There is nothing right or wrong about either perspective--although people tend to think their own way of dealing with emotional situations is best! There are, however, functional aspects to both.

Everyone thinks and everyone feels, but highly-cognitive people have utilized their logic more than their emotion. They tend to feel emotion is irrational and unreliable. Emotions do seem to shift with the wind sometimes and this "instability" seems a poor position from which to function.

In tuning out emotions, however, you run a big risk. It's like turning down the sound on the radio. When you turn down hurt and grief and fear, you've muted joy and happiness, too.

Emotion isn't as unreliable as it may seem. While inherently "irrational"(not endowed with reason), emotion generally carries with it, a peculiar kind of information. Whether you're in a job situation or facing relationship issues, you need to know if the individual you're dealing with is struggling. You need to know if you're struggling with aspects of the situation. Emotion. You need to pay attention to it.

Logical individuals tend to be afraid of too much emotion, thinking it will carry them away. When feelings are too long repressed they do tend to shoot out of nowhere and make you do and say stupid things! Instead of resolving to never again allow yourself to let your feelings get the better of you, you need to get to know the monster in your own closet.
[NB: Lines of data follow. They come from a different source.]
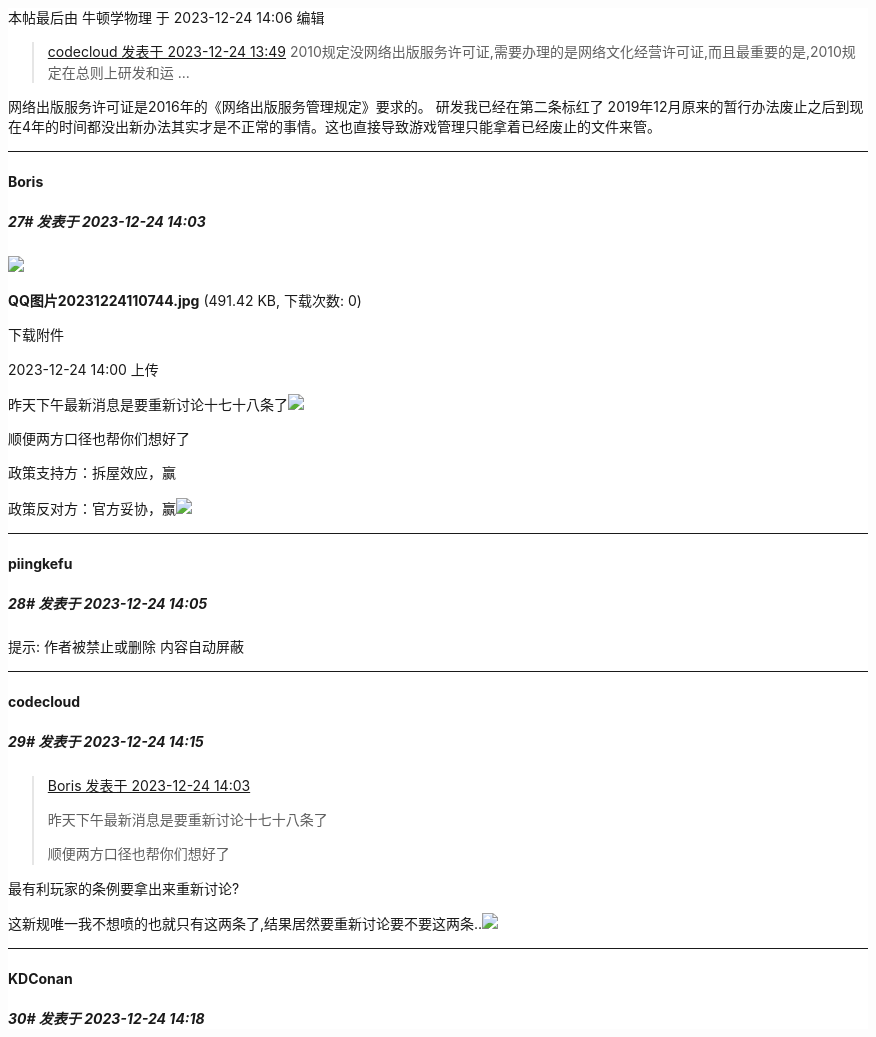  本帖最后由 牛顿学物理 于 2023-12-24 14:06 编辑 
<blockquote><a href="httphttps://bbs.saraba1st.com/2b/forum.php?mod=redirect&amp;goto=findpost&amp;pid=63424801&amp;ptid=2165194" target="_blank">codecloud 发表于 2023-12-24 13:49</a>
2010规定没网络出版服务许可证,需要办理的是网络文化经营许可证,而且最重要的是,2010规定在总则上研发和运 ...</blockquote>网络出版服务许可证是2016年的《网络出版服务管理规定》要求的。
研发我已经在第二条标红了
2019年12月原来的暂行办法废止之后到现在4年的时间都没出新办法其实才是不正常的事情。这也直接导致游戏管理只能拿着已经废止的文件来管。

*****

####  Boris  
##### 27#       发表于 2023-12-24 14:03

<img src="https://img.saraba1st.com/forum/202312/24/140002wffklbagdaxbadpn.jpg" referrerpolicy="no-referrer">

<strong>QQ图片20231224110744.jpg</strong> (491.42 KB, 下载次数: 0)

下载附件

2023-12-24 14:00 上传

昨天下午最新消息是要重新讨论十七十八条了<img src="https://static.saraba1st.com/image/smiley/face2017/067.png" referrerpolicy="no-referrer">

顺便两方口径也帮你们想好了

政策支持方：拆屋效应，赢

政策反对方：官方妥协，赢<img src="https://static.saraba1st.com/image/smiley/face2017/067.png" referrerpolicy="no-referrer">

*****

####  piingkefu  
##### 28#       发表于 2023-12-24 14:05

提示: 作者被禁止或删除 内容自动屏蔽

*****

####  codecloud  
##### 29#       发表于 2023-12-24 14:15

<blockquote><a href="httphttps://bbs.saraba1st.com/2b/forum.php?mod=redirect&amp;goto=findpost&amp;pid=63424919&amp;ptid=2165194" target="_blank">Boris 发表于 2023-12-24 14:03</a>

昨天下午最新消息是要重新讨论十七十八条了

顺便两方口径也帮你们想好了</blockquote>
最有利玩家的条例要拿出来重新讨论?

这新规唯一我不想喷的也就只有这两条了,结果居然要重新讨论要不要这两条..<img src="https://static.saraba1st.com/image/smiley/face2017/004.gif" referrerpolicy="no-referrer">

*****

####  KDConan  
##### 30#       发表于 2023-12-24 14:18
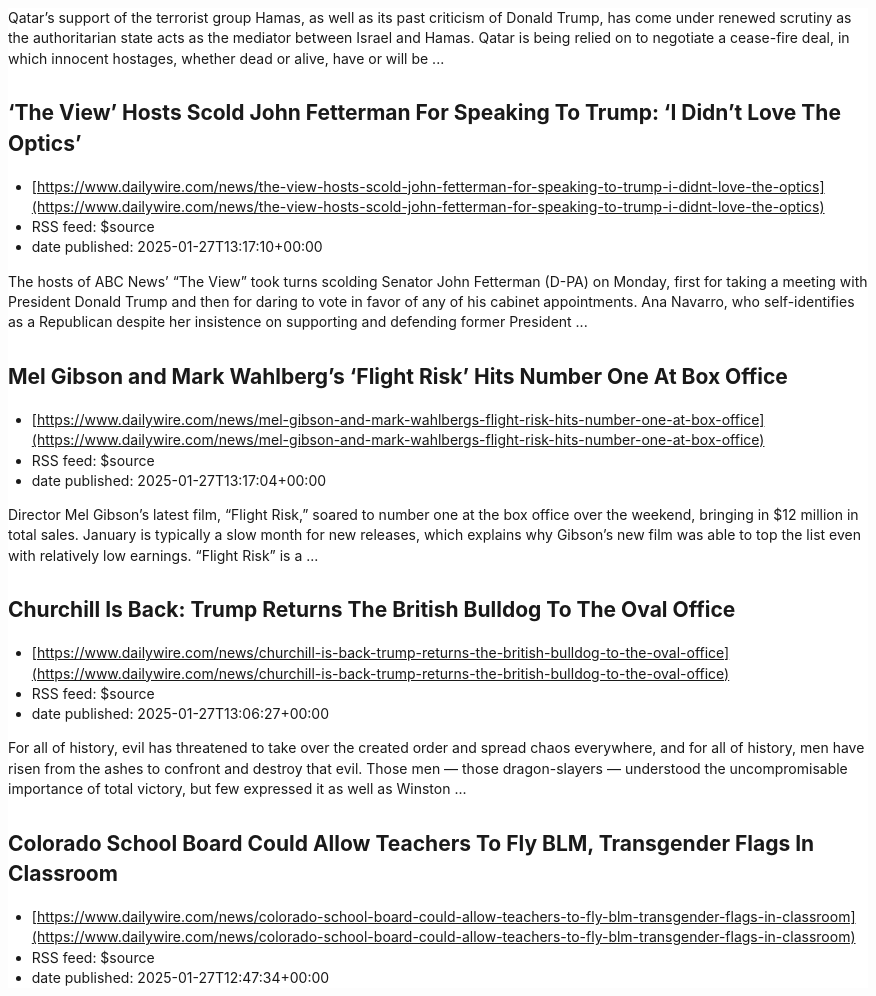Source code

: Qatar&#8217;s support of the terrorist group Hamas, as well as its past criticism of Donald Trump, has come under renewed scrutiny as the authoritarian state acts as the mediator between Israel and Hamas. Qatar is being relied on to negotiate a cease-fire deal, in which innocent hostages, whether dead or alive, have or will be ...

## ‘The View’ Hosts Scold John Fetterman For Speaking To Trump: ‘I Didn’t Love The Optics’
 - [https://www.dailywire.com/news/the-view-hosts-scold-john-fetterman-for-speaking-to-trump-i-didnt-love-the-optics](https://www.dailywire.com/news/the-view-hosts-scold-john-fetterman-for-speaking-to-trump-i-didnt-love-the-optics)
 - RSS feed: $source
 - date published: 2025-01-27T13:17:10+00:00

The hosts of ABC News&#8217; &#8220;The View&#8221; took turns scolding Senator John Fetterman (D-PA) on Monday, first for taking a meeting with President Donald Trump and then for daring to vote in favor of any of his cabinet appointments. Ana Navarro, who self-identifies as a Republican despite her insistence on supporting and defending former President ...

## Mel Gibson and Mark Wahlberg’s ‘Flight Risk’ Hits Number One At Box Office
 - [https://www.dailywire.com/news/mel-gibson-and-mark-wahlbergs-flight-risk-hits-number-one-at-box-office](https://www.dailywire.com/news/mel-gibson-and-mark-wahlbergs-flight-risk-hits-number-one-at-box-office)
 - RSS feed: $source
 - date published: 2025-01-27T13:17:04+00:00

Director Mel Gibson’s latest film, “Flight Risk,” soared to number one at the box office over the weekend, bringing in $12 million in total sales. January is typically a slow month for new releases, which explains why Gibson’s new film was able to top the list even with relatively low earnings. “Flight Risk” is a ...

## Churchill Is Back: Trump Returns The British Bulldog To The Oval Office
 - [https://www.dailywire.com/news/churchill-is-back-trump-returns-the-british-bulldog-to-the-oval-office](https://www.dailywire.com/news/churchill-is-back-trump-returns-the-british-bulldog-to-the-oval-office)
 - RSS feed: $source
 - date published: 2025-01-27T13:06:27+00:00

For all of history, evil has threatened to take over the created order and spread chaos everywhere, and for all of history, men have risen from the ashes to confront and destroy that evil. Those men — those dragon-slayers — understood the uncompromisable importance of total victory, but few expressed it as well as Winston ...

## Colorado School Board Could Allow Teachers To Fly BLM, Transgender Flags In Classroom
 - [https://www.dailywire.com/news/colorado-school-board-could-allow-teachers-to-fly-blm-transgender-flags-in-classroom](https://www.dailywire.com/news/colorado-school-board-could-allow-teachers-to-fly-blm-transgender-flags-in-classroom)
 - RSS feed: $source
 - date published: 2025-01-27T12:47:34+00:00
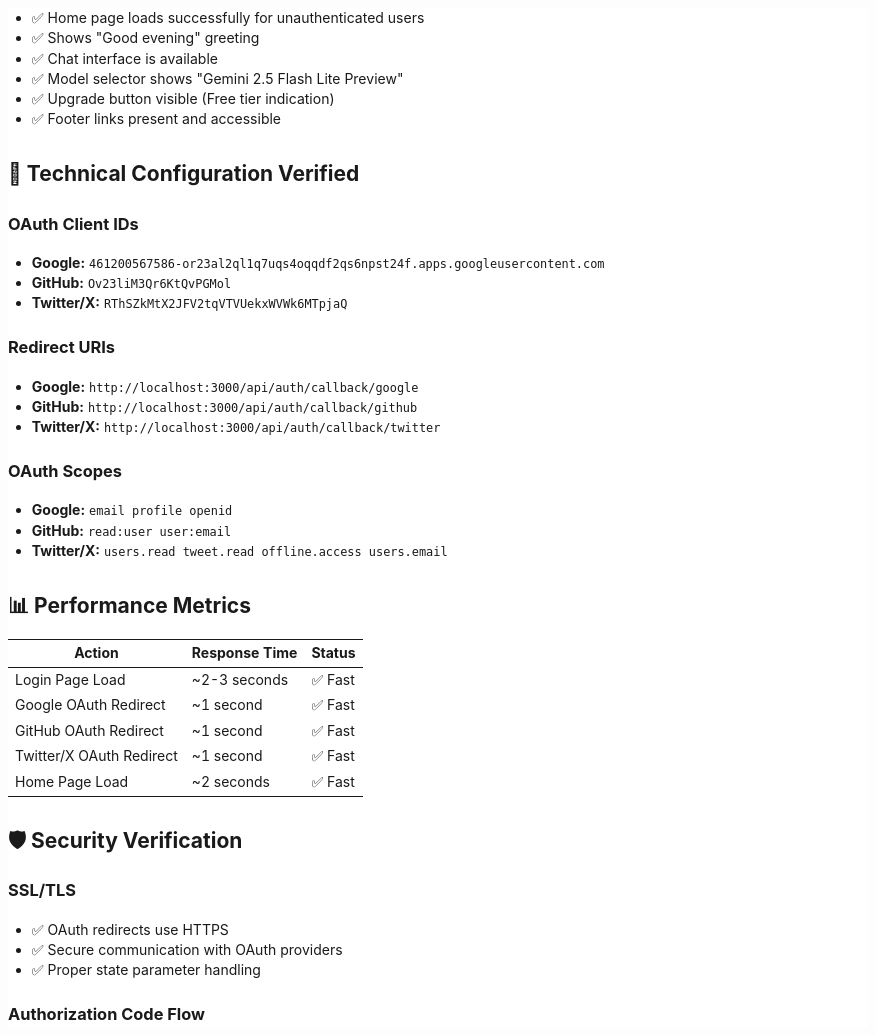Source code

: - ✅ Home page loads successfully for unauthenticated users
- ✅ Shows "Good evening" greeting
- ✅ Chat interface is available
- ✅ Model selector shows "Gemini 2.5 Flash Lite Preview"
- ✅ Upgrade button visible (Free tier indication)
- ✅ Footer links present and accessible

## 🔧 Technical Configuration Verified

### OAuth Client IDs

- **Google:** `461200567586-or23al2ql1q7uqs4oqqdf2qs6npst24f.apps.googleusercontent.com`
- **GitHub:** `Ov23liM3Qr6KtQvPGMol`
- **Twitter/X:** `RThSZkMtX2JFV2tqVTVUekxWVWk6MTpjaQ`

### Redirect URIs

- **Google:** `http://localhost:3000/api/auth/callback/google`
- **GitHub:** `http://localhost:3000/api/auth/callback/github`
- **Twitter/X:** `http://localhost:3000/api/auth/callback/twitter`

### OAuth Scopes

- **Google:** `email profile openid`
- **GitHub:** `read:user user:email`
- **Twitter/X:** `users.read tweet.read offline.access users.email`

## 📊 Performance Metrics

| Action                   | Response Time | Status  |
| ------------------------ | ------------- | ------- |
| Login Page Load          | ~2-3 seconds  | ✅ Fast |
| Google OAuth Redirect    | ~1 second     | ✅ Fast |
| GitHub OAuth Redirect    | ~1 second     | ✅ Fast |
| Twitter/X OAuth Redirect | ~1 second     | ✅ Fast |
| Home Page Load           | ~2 seconds    | ✅ Fast |

## 🛡️ Security Verification

### SSL/TLS

- ✅ OAuth redirects use HTTPS
- ✅ Secure communication with OAuth providers
- ✅ Proper state parameter handling

### Authorization Code Flow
If you do, you'll find that it isn't as uncontrolled and disturbing as you've imagined.

Feelings that are acknowledged and understood don't spring up and ambush you. Developing an awareness of emotions is recognized more and more as an intelligent move. Ever heard of Emotional Intelligence? Try it on. Feelings can work for you.

Rather than struggle with unending gray in your world, you can find yourself feeling like you again. Depression isn't a sign of weakness, it can be a signal that you need to develop a part of yourself. The emotional part.